Credit:George-Schaller

How is science important to conservation of animals? What do you think of the new breed of scientists?
It is essential otherwise you make decisions without having a clue of what that decision entails. You can’t make decisions about animals without knowing something about them and all too often, decisions are made by somebody sitting in an office who has never been out.

There is a huge difference from the time I first started in India. There were naturalists like Salim Ali, EP Gee who wrote notes or accounts of visiting this area and that area. But since mid -1980s there has been a large number of people trained in biology. The Wildlife Conservation Society’s program here trains excellent people, so you can get good data.

The big issue with all of this is the concern of government departments about what we should conserve and talk with the scientist about how we can improve things. But all too often, all over the world, different groups of people don’t talk to each other.

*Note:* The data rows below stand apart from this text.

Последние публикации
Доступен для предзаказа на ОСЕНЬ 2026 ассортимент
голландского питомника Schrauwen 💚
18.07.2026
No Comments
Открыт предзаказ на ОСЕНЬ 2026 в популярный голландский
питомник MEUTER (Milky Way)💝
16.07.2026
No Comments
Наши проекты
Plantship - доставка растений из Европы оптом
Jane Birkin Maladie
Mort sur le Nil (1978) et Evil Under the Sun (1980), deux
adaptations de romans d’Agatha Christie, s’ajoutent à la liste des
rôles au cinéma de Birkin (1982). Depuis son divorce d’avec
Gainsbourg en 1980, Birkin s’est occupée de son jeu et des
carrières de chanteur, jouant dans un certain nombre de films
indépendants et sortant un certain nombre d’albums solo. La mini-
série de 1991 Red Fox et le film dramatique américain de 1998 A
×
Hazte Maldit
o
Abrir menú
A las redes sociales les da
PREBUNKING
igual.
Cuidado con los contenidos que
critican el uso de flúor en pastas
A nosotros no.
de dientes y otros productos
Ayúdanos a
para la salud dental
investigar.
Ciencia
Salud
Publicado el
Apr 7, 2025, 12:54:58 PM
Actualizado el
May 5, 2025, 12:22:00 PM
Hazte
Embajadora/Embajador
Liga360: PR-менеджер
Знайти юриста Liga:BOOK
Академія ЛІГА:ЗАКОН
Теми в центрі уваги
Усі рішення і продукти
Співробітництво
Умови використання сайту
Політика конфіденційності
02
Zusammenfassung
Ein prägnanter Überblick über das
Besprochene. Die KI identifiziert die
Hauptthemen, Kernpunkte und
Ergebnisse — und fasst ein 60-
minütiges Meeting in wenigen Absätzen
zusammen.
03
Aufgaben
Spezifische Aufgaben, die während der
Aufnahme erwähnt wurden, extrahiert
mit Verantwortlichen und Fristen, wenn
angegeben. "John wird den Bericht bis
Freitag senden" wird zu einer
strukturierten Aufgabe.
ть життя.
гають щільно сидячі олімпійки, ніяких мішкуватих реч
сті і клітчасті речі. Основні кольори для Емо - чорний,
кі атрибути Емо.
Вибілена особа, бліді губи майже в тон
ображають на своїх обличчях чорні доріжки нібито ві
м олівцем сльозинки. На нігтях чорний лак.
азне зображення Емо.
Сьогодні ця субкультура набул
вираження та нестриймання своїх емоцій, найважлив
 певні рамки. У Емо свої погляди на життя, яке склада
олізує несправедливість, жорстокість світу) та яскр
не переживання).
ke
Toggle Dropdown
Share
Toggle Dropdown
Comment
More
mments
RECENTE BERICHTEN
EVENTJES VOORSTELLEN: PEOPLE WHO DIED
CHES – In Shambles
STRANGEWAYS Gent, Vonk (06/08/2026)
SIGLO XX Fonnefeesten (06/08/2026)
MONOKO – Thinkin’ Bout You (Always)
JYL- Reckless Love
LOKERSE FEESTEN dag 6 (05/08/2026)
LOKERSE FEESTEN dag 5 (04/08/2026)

How did you come to study a variety of animals?
I am restless – I am not the person to sit for 35 years in a place and do it, that’s a different kind of mentality but I’ve also been fortunate for some of these projects. I was asked if I wanted to study gorillas, pandas – obviously you don’t say no, its exciting. But lot of the countries I work in from my own choice. Here is a situation that needs somebody to look at so I go and look for a few months. Some situations I can’t do much about. Others are receptive and I can do something so I keep going back.

What keeps you going?
One, I enjoy it. Two, I see progress and if you work in countries, I often revisit places that I’ve worked in before. I check on gorillas, I check on tigers, I check on pands, I check on Arctic and Alaska where I started in 1950s and some of these places are in good shape. There are good officials, departments and dedicated people that keep it going. There are some dedicated people in mountain gorilla for example, in an area that has seen terrorism for 50 years, yet the guards are still out there protecting them.

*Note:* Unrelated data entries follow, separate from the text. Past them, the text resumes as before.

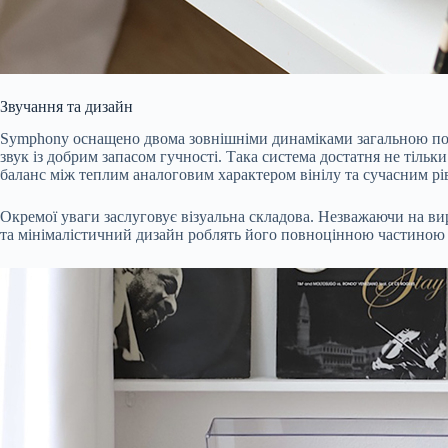
Звучання та дизайн
Symphony оснащено двома зовнішніми динаміками загальною поту
звук із добрим запасом гучності. Така система достатня не тільки
баланс між теплим аналоговим характером вінілу та сучасним рі
Окремої уваги заслуговує візуальна складова. Незважаючи на вир
та мінімалістичний дизайн роблять його повноцінною частиною ін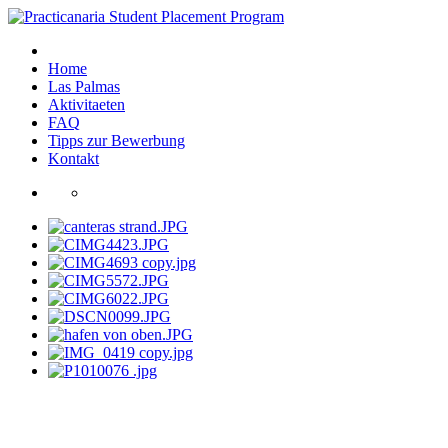
Home
Las Palmas
Aktivitaeten
FAQ
Tipps zur Bewerbung
Kontakt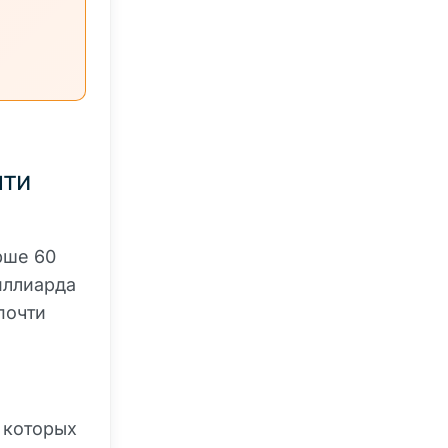
чти
рше 60
иллиарда
почти
 которых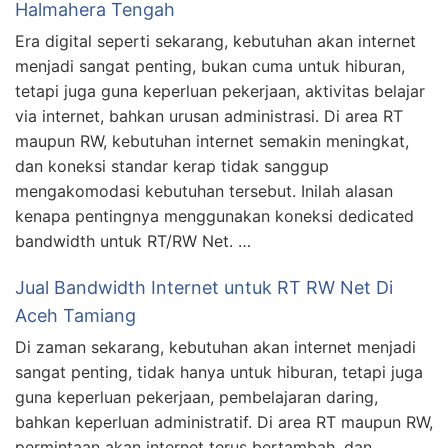
Halmahera Tengah
Era digital seperti sekarang, kebutuhan akan internet
menjadi sangat penting, bukan cuma untuk hiburan,
tetapi juga guna keperluan pekerjaan, aktivitas belajar
via internet, bahkan urusan administrasi. Di area RT
maupun RW, kebutuhan internet semakin meningkat,
dan koneksi standar kerap tidak sanggup
mengakomodasi kebutuhan tersebut. Inilah alasan
kenapa pentingnya menggunakan koneksi dedicated
bandwidth untuk RT/RW Net. …
Jual Bandwidth Internet untuk RT RW Net Di
Aceh Tamiang
Di zaman sekarang, kebutuhan akan internet menjadi
sangat penting, tidak hanya untuk hiburan, tetapi juga
guna keperluan pekerjaan, pembelajaran daring,
bahkan keperluan administratif. Di area RT maupun RW,
permintaan akan internet terus bertambah, dan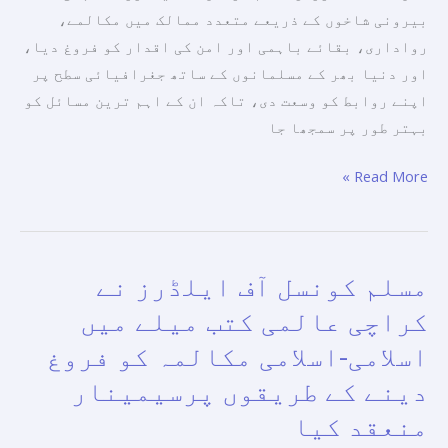
بیرونی شاخوں کے ذریعے متعدد ممالک میں مکالمے،
کے
رواداری، بقائے باہمی اور امن کی اقدار کو فروغ دیا،
لیے
اور دنیا بھر کے مسلمانوں کے ساتھ جغرافیائی سطح پر
نرم
اپنے روابط کو وسعت دی، تاکہ ان کے اہم ترین مسائل کو
مذہبی
بہتر طور پر سمجھا جا
سفارت
کاری۔
Read More »
مسلم کونسل آف ایلڈرز نے
مسلم
کونسل
کراچی عالمی کتب میلے میں
آف
اسلامی-اسلامی مکالمہ کو فروغ
ایلڈرز
دینے کے طریقوں پرسیمینار
نے
کراچی
منعقد کیا
عالمی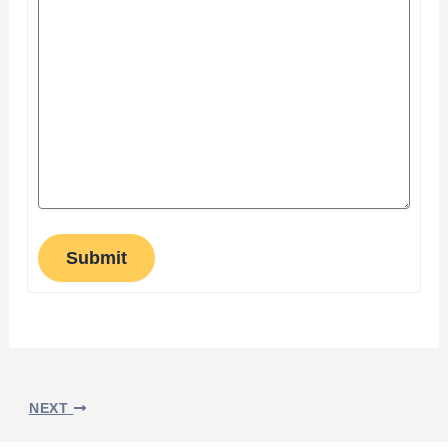
Submit
NEXT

If you spend enough time in an area the people trust you, they understand you don’t have an ulterior motive to run away with whatever you’ve found. That way I’ve been able to help in China quite a bit.

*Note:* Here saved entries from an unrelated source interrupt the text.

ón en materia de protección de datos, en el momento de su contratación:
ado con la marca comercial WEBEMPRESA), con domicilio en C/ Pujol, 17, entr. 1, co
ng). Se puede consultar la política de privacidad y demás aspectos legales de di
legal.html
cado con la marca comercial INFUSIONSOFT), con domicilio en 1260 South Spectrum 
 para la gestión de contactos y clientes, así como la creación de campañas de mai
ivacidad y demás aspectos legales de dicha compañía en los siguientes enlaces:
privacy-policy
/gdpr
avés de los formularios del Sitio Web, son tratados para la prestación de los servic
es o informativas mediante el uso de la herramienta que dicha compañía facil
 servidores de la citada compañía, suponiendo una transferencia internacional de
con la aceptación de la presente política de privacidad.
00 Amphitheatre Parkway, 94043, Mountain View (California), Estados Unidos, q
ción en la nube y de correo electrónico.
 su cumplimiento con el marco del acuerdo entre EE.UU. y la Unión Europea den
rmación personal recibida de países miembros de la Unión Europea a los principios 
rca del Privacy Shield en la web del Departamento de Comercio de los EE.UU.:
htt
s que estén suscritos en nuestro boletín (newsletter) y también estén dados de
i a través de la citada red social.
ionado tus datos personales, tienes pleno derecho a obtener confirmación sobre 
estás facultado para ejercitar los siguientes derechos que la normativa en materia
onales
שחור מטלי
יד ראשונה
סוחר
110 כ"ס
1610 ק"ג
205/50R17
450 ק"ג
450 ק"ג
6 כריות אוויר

Have any of the places you’ve worked in left an impression on you?
You begin to be more introspective of how can you help nature. Nature becomes religion. You really feel the moral responsibility on behalf of your environment and that includes people, they have to have a livelihood. It’s not a Christian concept which says subdue the earth, you are not subduing but trying to be a member of the ecological community and that is the hard part.

Look at India, in not too many years you will need 50% more food yet the cultivable land is declining. It takes a combination of the media, politicians, everybody pushing till it gets in the mind of people that they are part of the ecological community and can’t separate themselves although they might try.

How do you go about educating politicians on the need for conservation?
I mostly deal with politicians whom I can talk to on an informal level rather than shouting against this politicians or that one. That is for the media to do because politicians don’t like to be criticised. When I work in another country, I am still a foreigner and so I do it informally. I say to them here is the information, it could be good if you could use it because it would be good for you. Lot of politicians are receptive if they could do something about it and things have worked well in China and Afghanistan although they have their own problems.

Your comments on the current new government back in the United States.
That’s what the world is asking. If you went by what Trump said before he was elected it scares you. But what he will ultimately manage to do, I’ve no idea. But given some of his background it is cause for concern especially when he has a Congress that has spent last years trying to stop anything good that President Obama wanted to do. So now I rather work overseas.